Calculator

Salary vs Dividend Calculator

For a single-director company, how should you take money out — all salary, or a small salary plus dividends? Enter the profit you want to extract and see which leaves more in your pocket this tax year.

In short: For most single-director companies in 2026/27, a small salary at the personal allowance plus dividends still beats taking everything as salary — but the April 2026 dividend rate rise has narrowed the gap. Enter your company profit to see the take-home for each route side by side.

Try the calculator

Profit available before any salary, corporation tax or dividends — what you want to extract this year. £

What this assumes

Compares (A) taking the whole amount as salary, against (B) a salary at the personal allowance plus dividends paid from profit after 19% small-profits corporation tax. Uses 2026/27 rates including the higher dividend rates. It assumes a single director with no Employment Allowance, no other income, England/Wales/NI thresholds (not Scottish bands), and ignores pensions, benefits and the corporation tax marginal band above £50,000.

Source:  GOV.UK — Running a limited company

This is an estimate to help you plan, not financial, tax or legal advice.

The decision, in plain terms

If you run your own limited company, the money it makes isn’t automatically yours — you have to take it out, and how you take it changes the tax. The two main routes are salary (a wage the company pays you) and dividends (a share of profit after corporation tax). For years the standard advice for a single director was the same: take a small salary up to the personal allowance, then top up with dividends. The April 2026 dividend rate rise didn’t kill that advice, but it did make it a closer call than it used to be.

Why the small-salary-plus-dividends route usually wins

A salary is a business expense, so it reduces the company’s corporation tax bill. But in your hands it’s hit by income tax and two layers of National Insurance — yours and the company’s. Dividends skip National Insurance entirely. They do come out of post-corporation-tax profit, so the company pays 19% (at small-profit levels) first, but even after that the combined hit is often lower than the salary route. That’s the whole reason directors structure their pay this way.

The calculator above models both paths for the profit you enter: the all-salary take-home, and the small-salary-plus-dividends take-home after corporation tax and the 2026/27 dividend rates. The difference is the number that actually matters.

A worked example

Say your company has £60,000 of profit to extract. Taken entirely as salary, after income tax and employee and employer NI you keep roughly £41,200. Taken as a £12,570 salary plus dividends from the remaining profit (after corporation tax), you keep roughly £46,100 — about £4,900 more. That gap was wider before April 2026, which is exactly why it’s worth checking rather than assuming.
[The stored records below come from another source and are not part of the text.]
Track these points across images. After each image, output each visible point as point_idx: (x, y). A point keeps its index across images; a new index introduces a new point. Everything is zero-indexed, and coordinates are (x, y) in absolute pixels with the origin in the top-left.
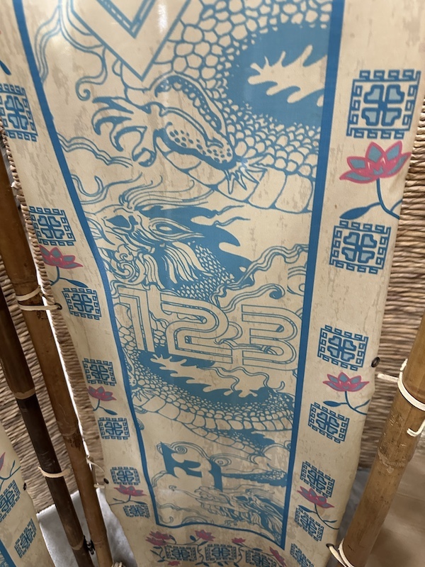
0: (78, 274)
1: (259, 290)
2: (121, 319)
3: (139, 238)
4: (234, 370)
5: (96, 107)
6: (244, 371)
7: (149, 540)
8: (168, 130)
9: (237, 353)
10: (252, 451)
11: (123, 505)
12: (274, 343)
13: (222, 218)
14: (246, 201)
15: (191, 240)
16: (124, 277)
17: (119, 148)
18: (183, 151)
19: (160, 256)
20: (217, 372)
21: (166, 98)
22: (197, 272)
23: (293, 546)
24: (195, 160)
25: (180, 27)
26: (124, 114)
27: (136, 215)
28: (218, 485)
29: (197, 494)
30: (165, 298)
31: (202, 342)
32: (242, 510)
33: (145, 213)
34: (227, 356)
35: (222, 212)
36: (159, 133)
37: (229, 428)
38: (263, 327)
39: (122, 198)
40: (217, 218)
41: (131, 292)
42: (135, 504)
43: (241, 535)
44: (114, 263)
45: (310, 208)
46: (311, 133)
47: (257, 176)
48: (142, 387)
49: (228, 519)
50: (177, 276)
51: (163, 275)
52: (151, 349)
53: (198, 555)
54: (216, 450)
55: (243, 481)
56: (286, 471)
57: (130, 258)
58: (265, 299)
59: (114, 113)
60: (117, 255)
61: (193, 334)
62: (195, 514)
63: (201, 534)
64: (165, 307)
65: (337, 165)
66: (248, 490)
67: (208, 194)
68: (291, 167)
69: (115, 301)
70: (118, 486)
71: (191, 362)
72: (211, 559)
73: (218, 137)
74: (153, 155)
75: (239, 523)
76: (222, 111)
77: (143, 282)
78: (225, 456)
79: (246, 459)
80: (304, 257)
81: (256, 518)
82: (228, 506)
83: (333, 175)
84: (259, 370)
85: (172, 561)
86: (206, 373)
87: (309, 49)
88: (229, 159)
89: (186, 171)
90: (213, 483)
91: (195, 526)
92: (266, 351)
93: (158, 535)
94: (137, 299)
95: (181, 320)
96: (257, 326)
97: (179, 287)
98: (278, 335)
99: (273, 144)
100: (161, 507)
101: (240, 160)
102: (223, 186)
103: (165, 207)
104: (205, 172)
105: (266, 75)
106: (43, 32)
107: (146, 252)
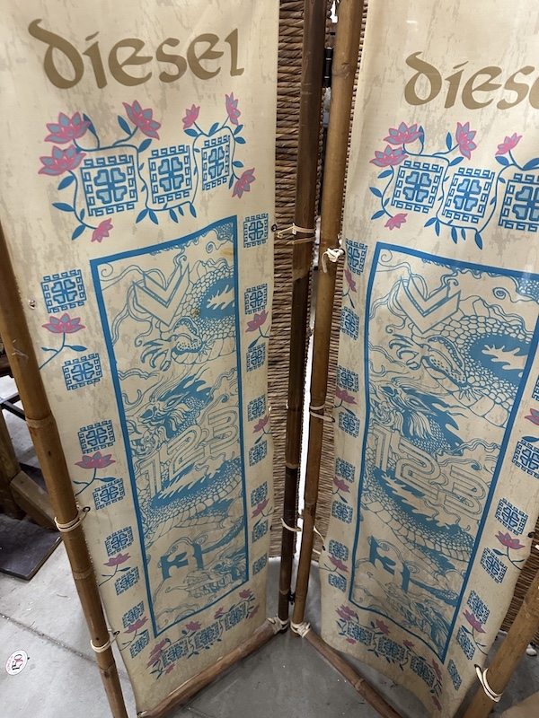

The mistakes that cost people money

The big one is paying dividends the company can’t legally support. Dividends can only come from distributable profit — if you take more than the company has made after tax, HMRC can treat it as a director’s loan, which carries its own tax charge. Another is forgetting the dividend tax sits on top of your salary, so a higher salary pushes more of your dividends into the 35.75% band. And a third is ignoring pensions: a company pension contribution can be more efficient than either salary or dividends for money you don’t need right now.

For the dividend tax side of this in detail, use the dividend tax calculator; for the company’s own bill, the corporation tax calculator; and for the bigger employment-structure question, the umbrella vs limited company guide.

General information, not personalised tax advice. Director remuneration interacts with pensions, other income and your company’s specific position — confirm with an accountant and see GOV.UK.

Frequently asked questions

Is salary or dividends better in 2026/27?

For a typical single-director company, a small salary at the personal allowance plus dividends usually still leaves more take-home than an all-salary approach. But the April 2026 dividend rate rise narrowed the advantage, so it's worth re-running your own numbers rather than assuming last year's plan still wins.

Why does the dividend route pay corporation tax?

Dividends are paid from company profit after corporation tax, so that tax comes off first. Salary, by contrast, is a deductible expense for the company but is then subject to income tax and National Insurance in your hands. The calculator accounts for both paths.

Does this include the Employment Allowance?

No. A single-director company with no other employees generally can't claim the Employment Allowance, so the calculator leaves it out. If your company has another employee on the payroll, your employer NI position changes and the comparison can shift.